Many changes had been effected at the chateâu, and a suite of rooms had been prepared for Barebone in the detached building known as the Italian house, which stands in the midst of the garden within the enceinte of the château walls.

“I have been able,” explained the Marquis, frankly, “to obtain a small advance on the results of last autumn’s vintage. My notary in the village found, indeed, that facilities were greater than he had anticipated. With this sum, I have been enabled to effect some necessary repairs to the buildings and the internal decorations. I had fallen behind the times, perhaps. But now that Juliette is installed as châtelaine, many changes have been effected. You will see, my dear friend; you will see for yourself. Yes, for the moment, I am no longer a pauper. As you yourself will have noticed, in your journey through the west, rural France is enjoying a sudden return of prosperity. It is unaccountable. No one can make me believe that it is to be ascribed to this scandalous Government, under which we agonise. But there it is—and we must thank Heaven for it.”

Which was only the truth. For France was at this time entering upon a period of plenty. The air was full of rumours of new railways, new roads, and new commercial enterprise. Banks were being opened in the provincial towns, and loans made on easy terms to agriculturists for the improvement of their land.

Barebone found that there were indeed changes in the old château. The apartments above that which had once been the stabling, hitherto occupied by the Marquis, had been added to and a slight attempt at redecoration had been made. There was no lack of rooms, and Juliette now had her own suite, while the Marquis lived, as hitherto, in three small apartments over the rooms occupied by Marie and her husband.

An elderly relation—one of those old ladies habited in black, who are ready to efface themselves all day and occupy a garret all night in return for bed and board, had been added to the family. She contributed a silent and mysterious presence, some worldly wisdom, and a profound respect for her noble kinsman.

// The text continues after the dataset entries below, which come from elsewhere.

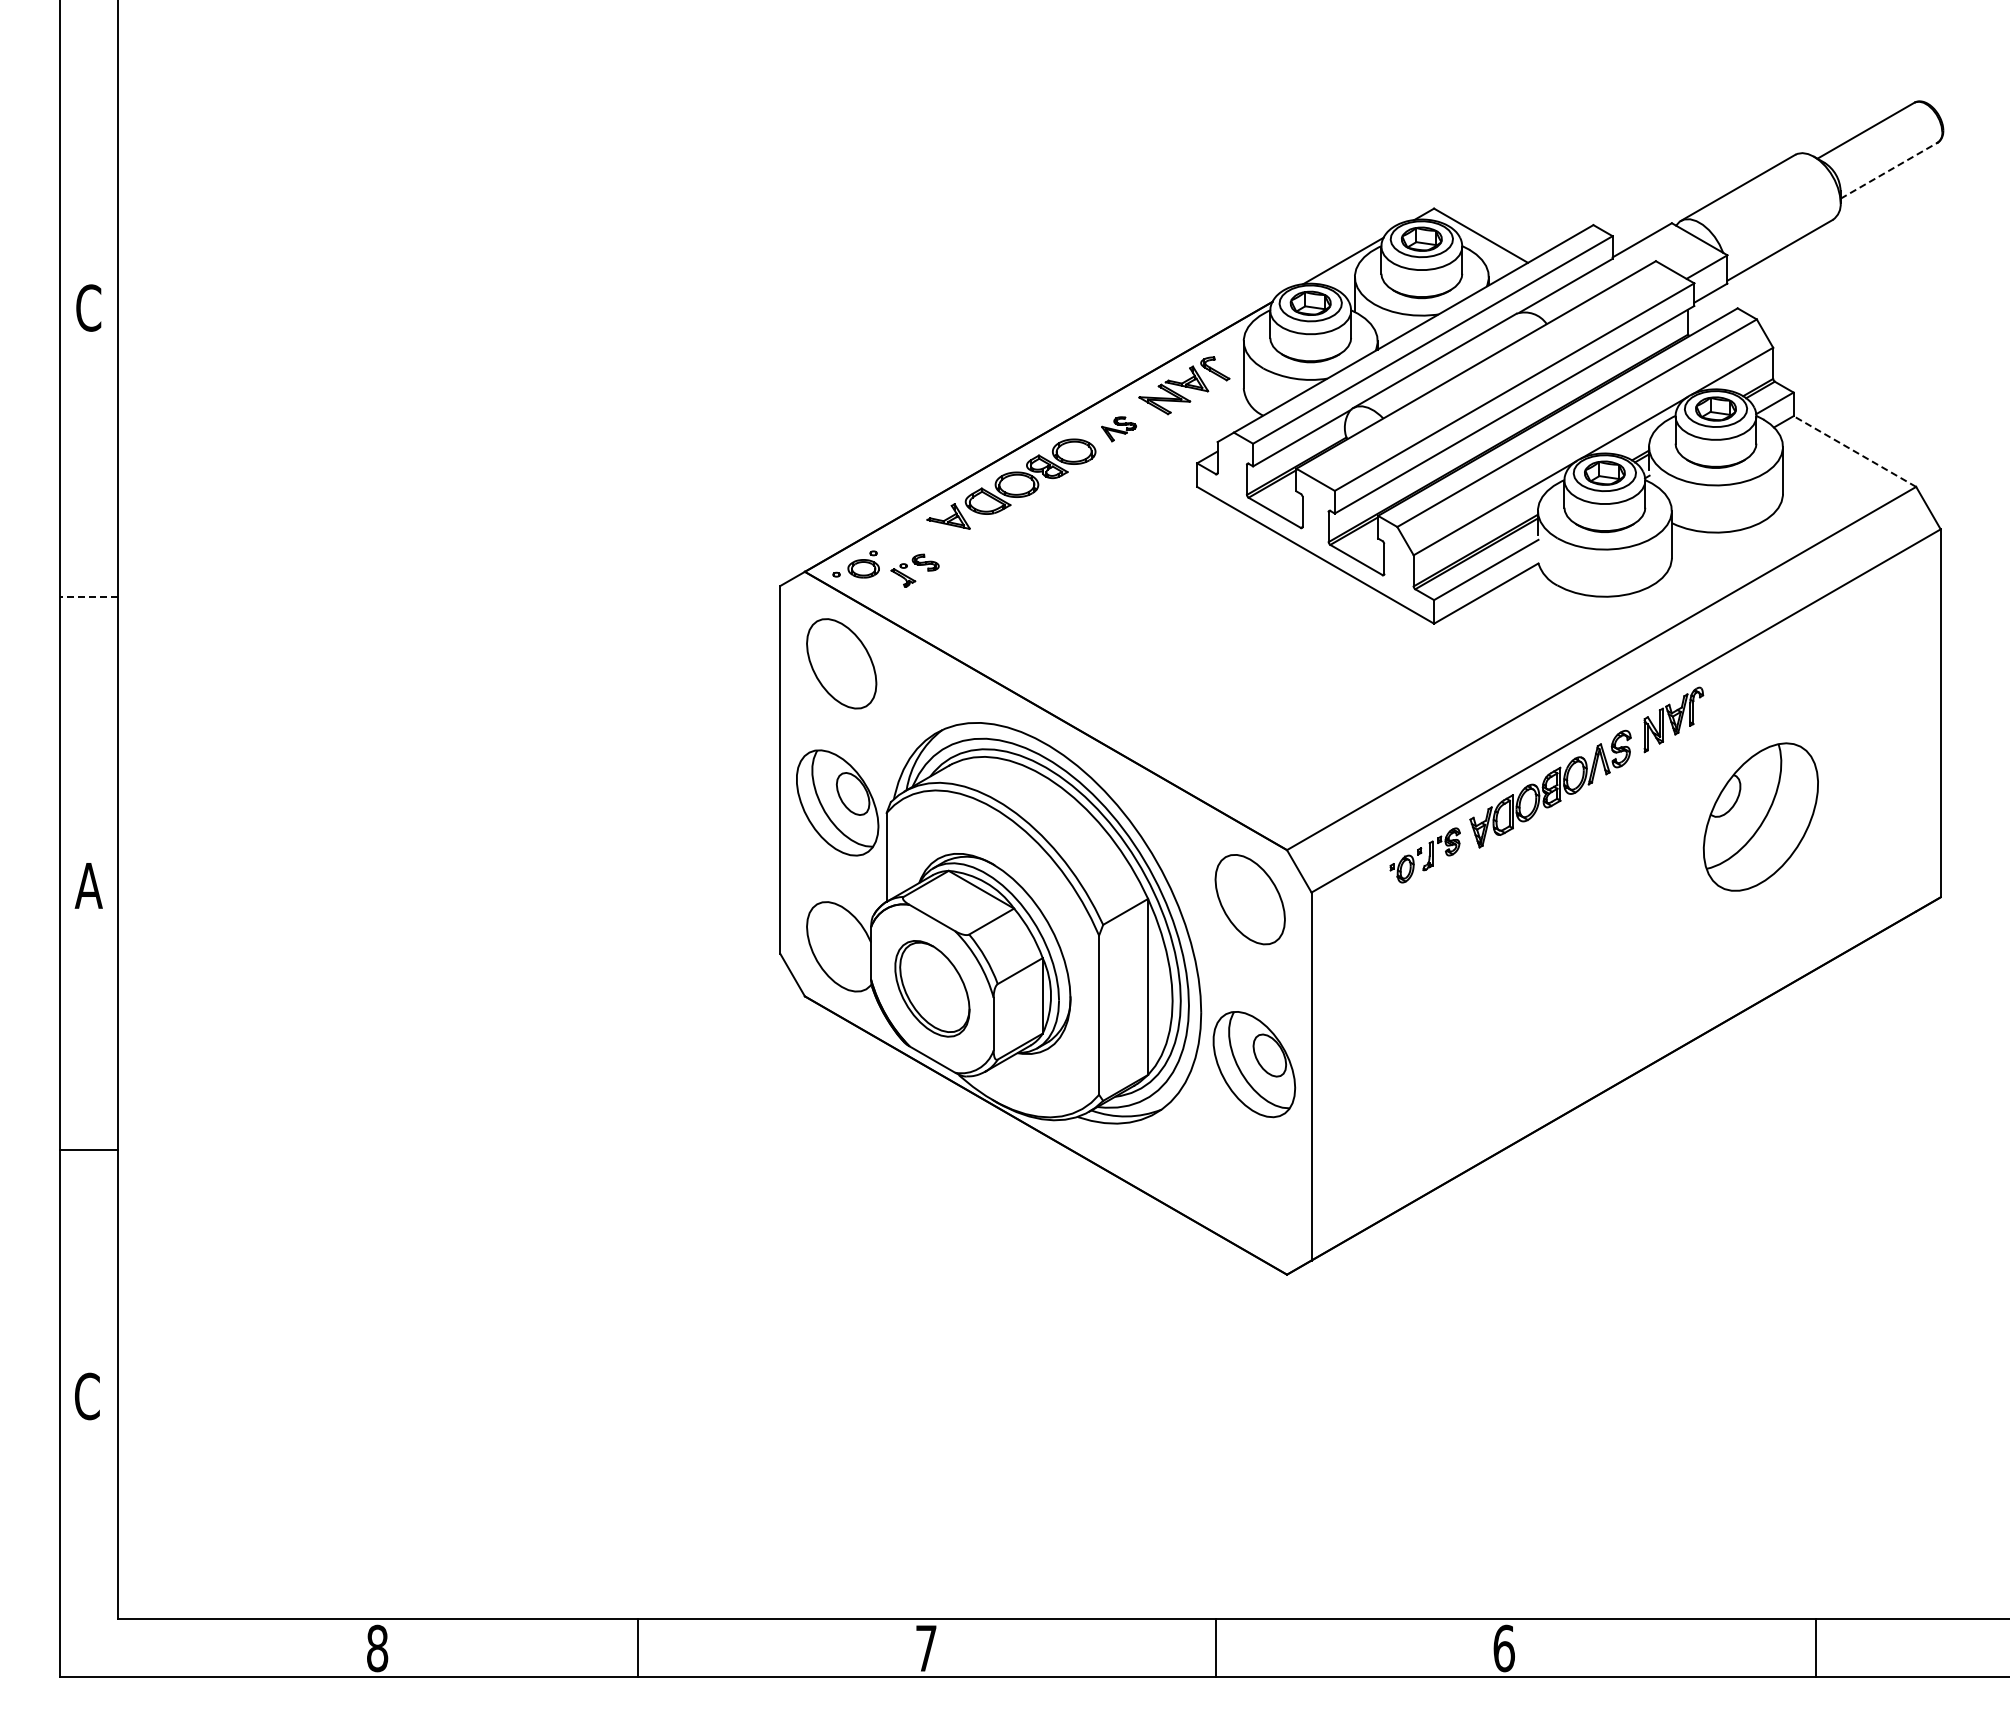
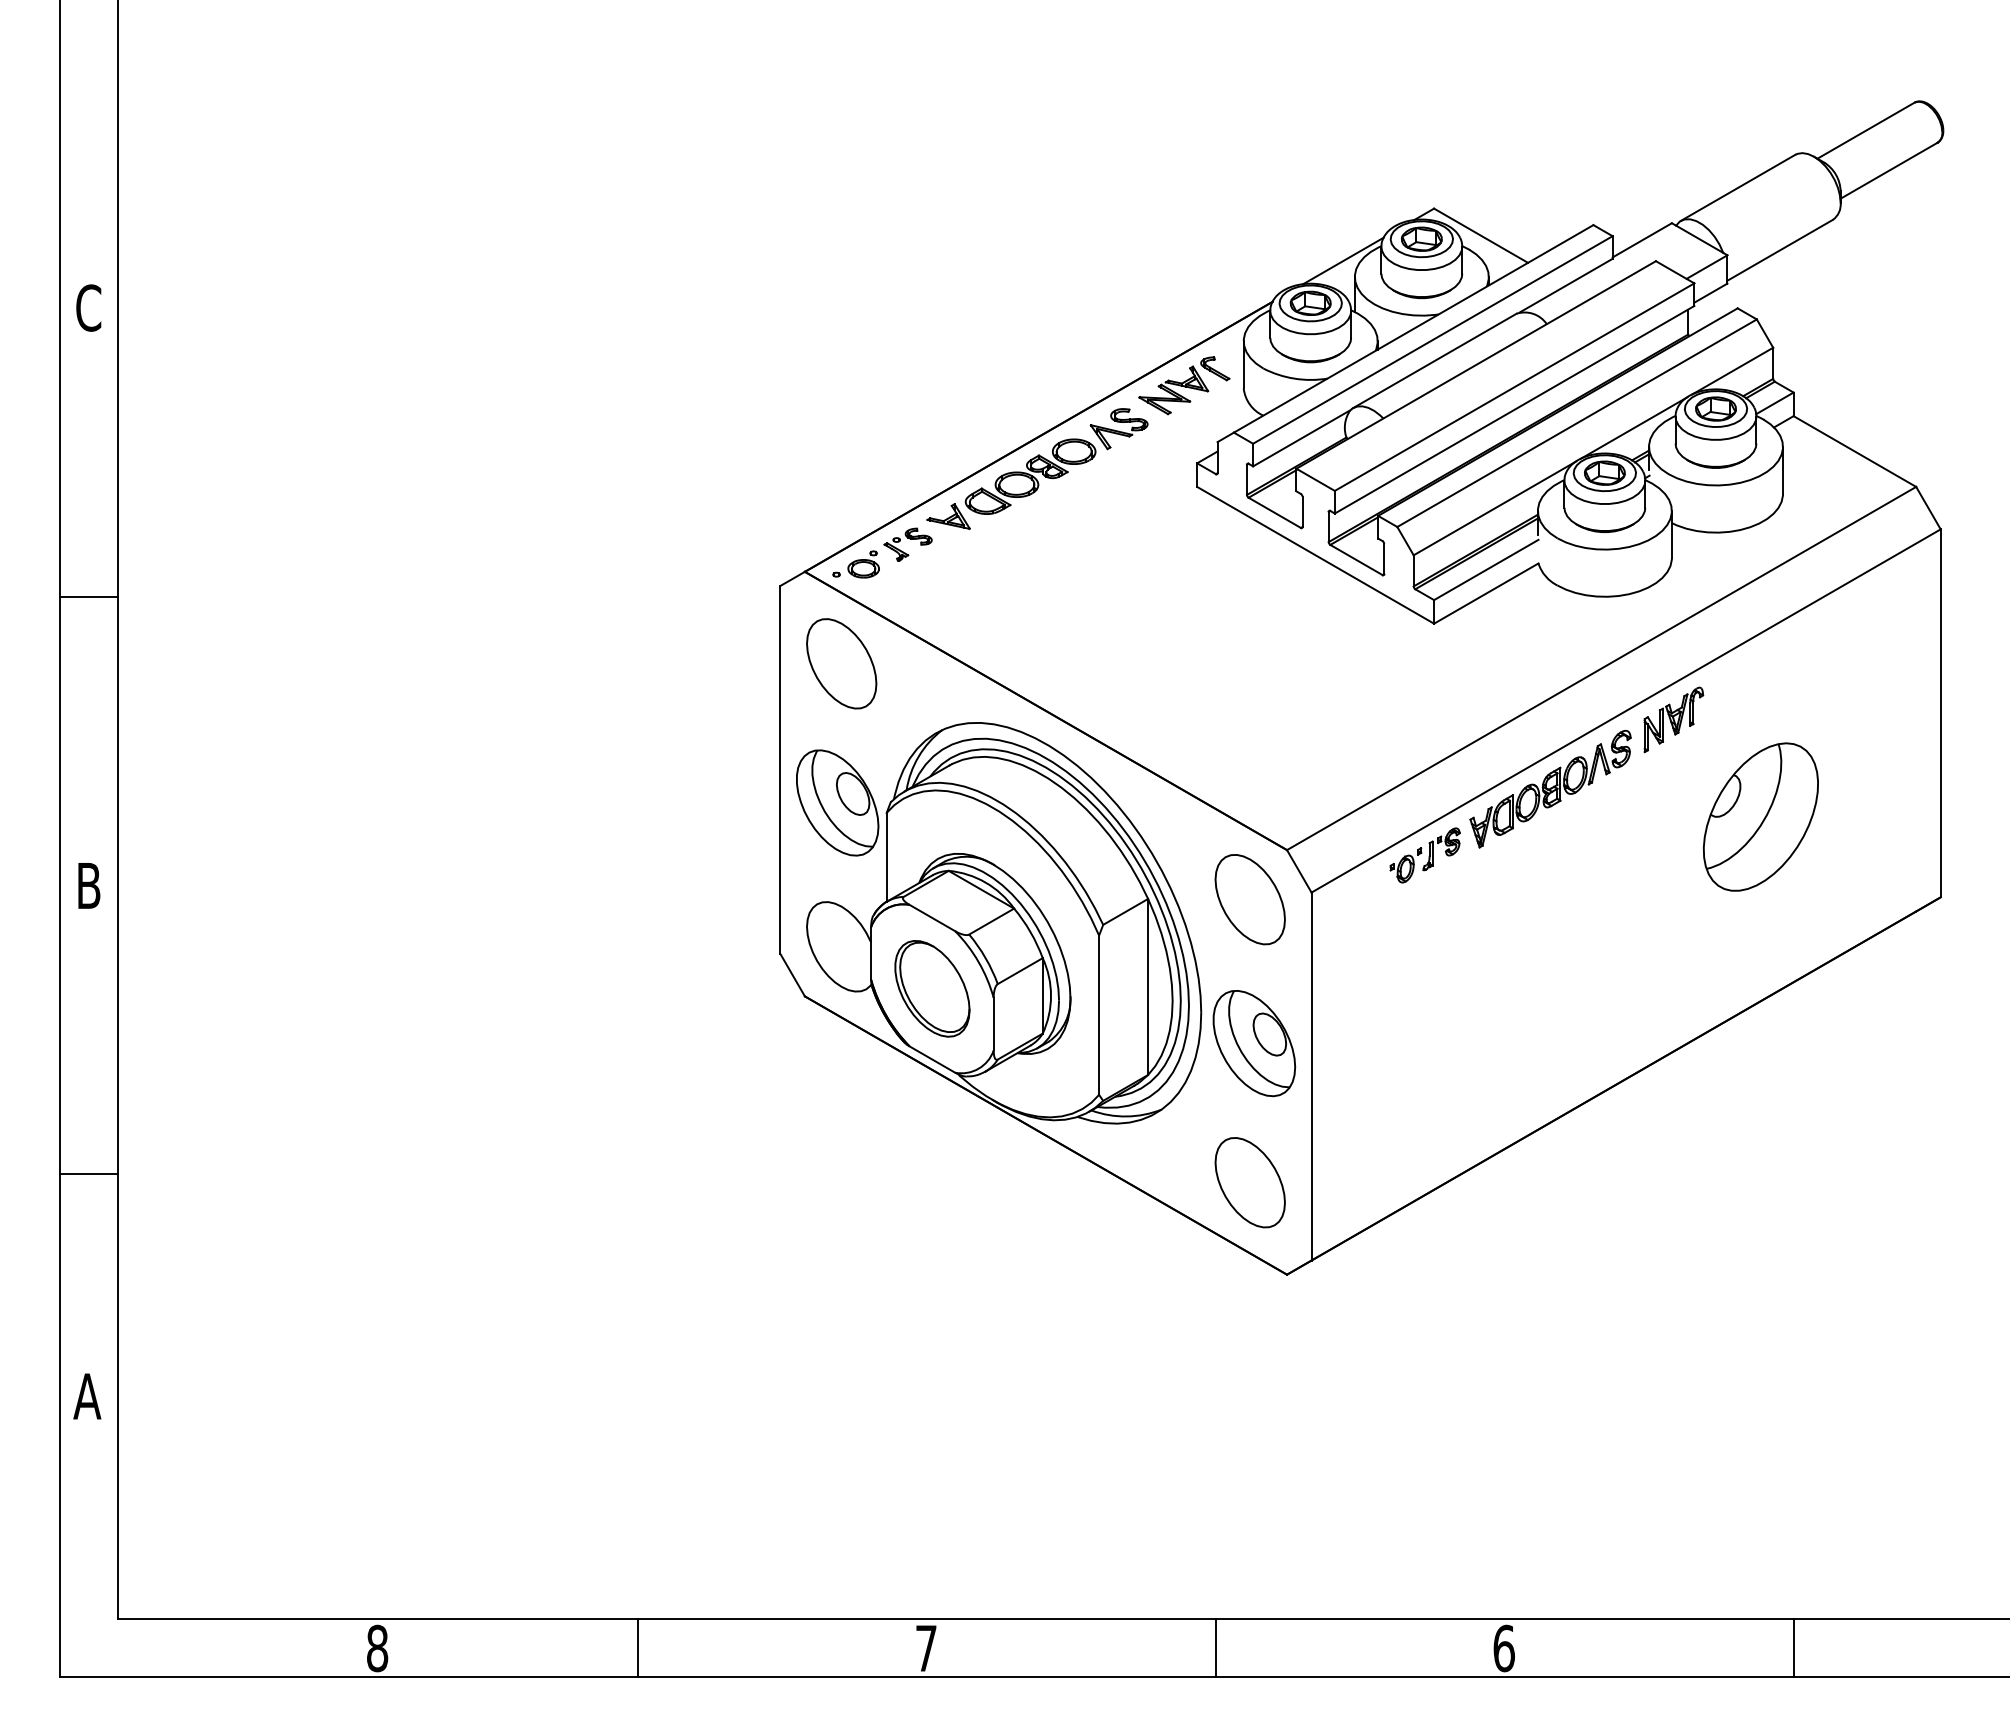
line at (1889, 170): dashed -> solid
part at (1119, 429) size: 37x27 px -> 60x43 px
line at (1854, 451): dashed -> solid
part at (914, 570) position: (914, 570) -> (907, 544)
line at (89, 596): dashed -> solid
text at (88, 885): A -> B
part at (1254, 1064) position: (1254, 1064) -> (1254, 1043)
line at (89, 1150) position: (89, 1150) -> (89, 1174)
part at (1249, 1182): none -> present
text at (87, 1396): C -> A
line at (1815, 1648) position: (1815, 1648) -> (1793, 1648)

“She is quite harmless,” Juliette explained, gaily, to Barebone, on the first occasion when they were alone together. This did not present itself until Loo had been quartered in the Italian house for some days, with his own servant. Although he took luncheon and dinner with the family in the old building near to the gate-house, and spent his evenings in Juliette’s drawing-room, the Marquis or Madame Maugiron was always present, and as often as not, they played a game of chess together.

“She is quite harmless,” said Juliette, tying, with a thread, the primroses she had been picking in that shady corner of the garden which lay at the other side of the Italian house. The windows of Barebone’s apartment, by the way, looked down upon this garden, and he, having perceived her, had not wasted time in joining her in the morning sunshine.

“I wonder if I shall be as harmless when I am her age.”

And, indeed, danger lurked beneath her lashes as she glanced at him, asking this question with her lips and a hundred others with her eyes, with her gay air of youth and happiness—with her very attitude of coquetry, as she stood in the spring sunshine, with the scent of the primroses about her.

“I think that any one who approaches you will always do so at his peril, Mademoiselle.”